(Beginning of SUPPLIED MATERIAL)

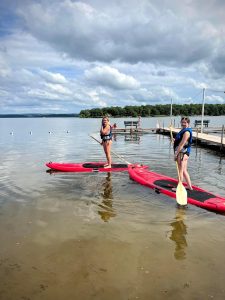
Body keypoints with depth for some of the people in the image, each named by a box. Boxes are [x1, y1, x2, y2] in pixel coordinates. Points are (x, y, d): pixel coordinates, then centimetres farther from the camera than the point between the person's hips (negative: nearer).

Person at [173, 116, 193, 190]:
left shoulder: (186, 132, -16)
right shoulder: (184, 130, 15)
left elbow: (182, 144, -21)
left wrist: (176, 154, -19)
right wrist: (175, 140, 6)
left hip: (182, 153, -10)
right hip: (184, 153, 10)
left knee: (180, 171, -1)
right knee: (184, 171, 17)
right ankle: (189, 186, 27)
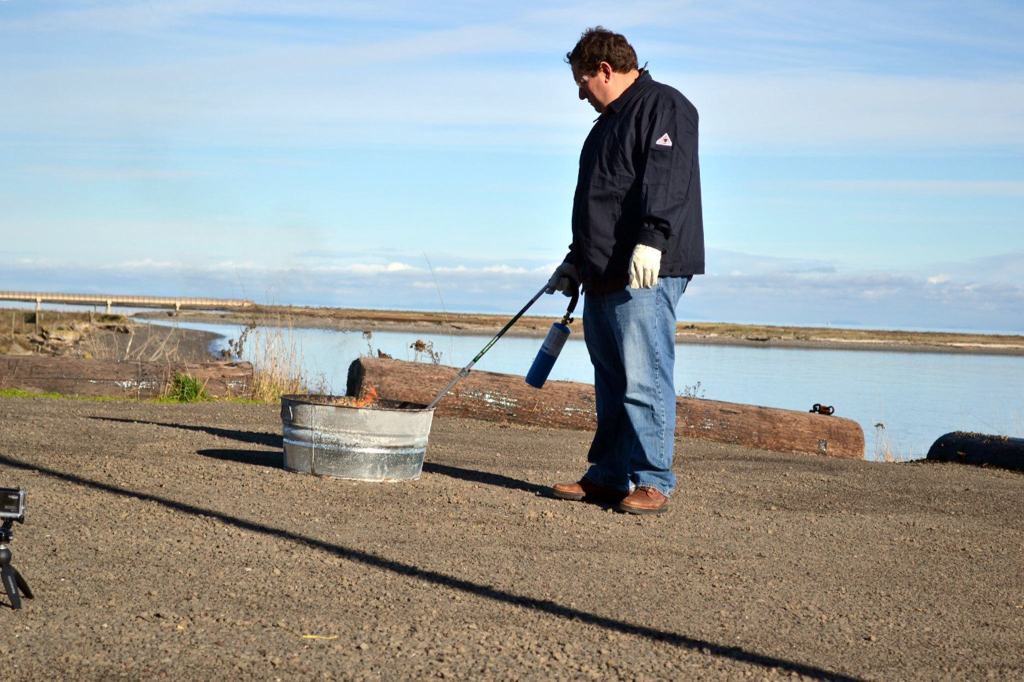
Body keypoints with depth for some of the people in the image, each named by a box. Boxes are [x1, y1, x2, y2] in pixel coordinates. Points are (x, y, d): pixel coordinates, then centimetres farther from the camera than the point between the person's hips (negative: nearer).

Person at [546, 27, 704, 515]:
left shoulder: (664, 106, -4)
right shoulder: (609, 123, 26)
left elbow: (667, 178, -18)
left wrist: (651, 240, -29)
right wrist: (576, 260, 32)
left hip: (647, 275, -10)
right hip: (604, 275, 10)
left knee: (643, 379, -11)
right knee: (610, 383, 11)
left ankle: (653, 482, -7)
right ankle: (608, 475, 16)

(End of SUPPLIED MATERIAL)

PROBLEM DESCRIPTION: Could you repeat the lines from the one containing "right wrist: (175, 140, 6)" through the end of the records, word for word, with the pictures left out?

YOUR RESPONSE:
right wrist: (175, 140, 6)
left hip: (182, 153, -10)
right hip: (184, 153, 10)
left knee: (180, 171, -1)
right knee: (184, 171, 17)
right ankle: (189, 186, 27)
Body keypoints with depth for some of the people in the image, each named by a box. Boxes are [x1, y1, x2, y2] in pixel coordinates. Points are (x, y, d): pixel coordinates, then centimetres farther from the camera than the point between the person's hips (negative: nearer).

Person at [546, 27, 704, 515]:
left shoulder: (664, 106, -4)
right shoulder: (609, 123, 26)
left elbow: (667, 178, -18)
left wrist: (651, 240, -29)
right wrist: (576, 260, 32)
left hip: (647, 275, -10)
right hip: (604, 275, 10)
left knee: (643, 379, -11)
right knee: (610, 383, 11)
left ankle: (653, 482, -7)
right ankle: (608, 475, 16)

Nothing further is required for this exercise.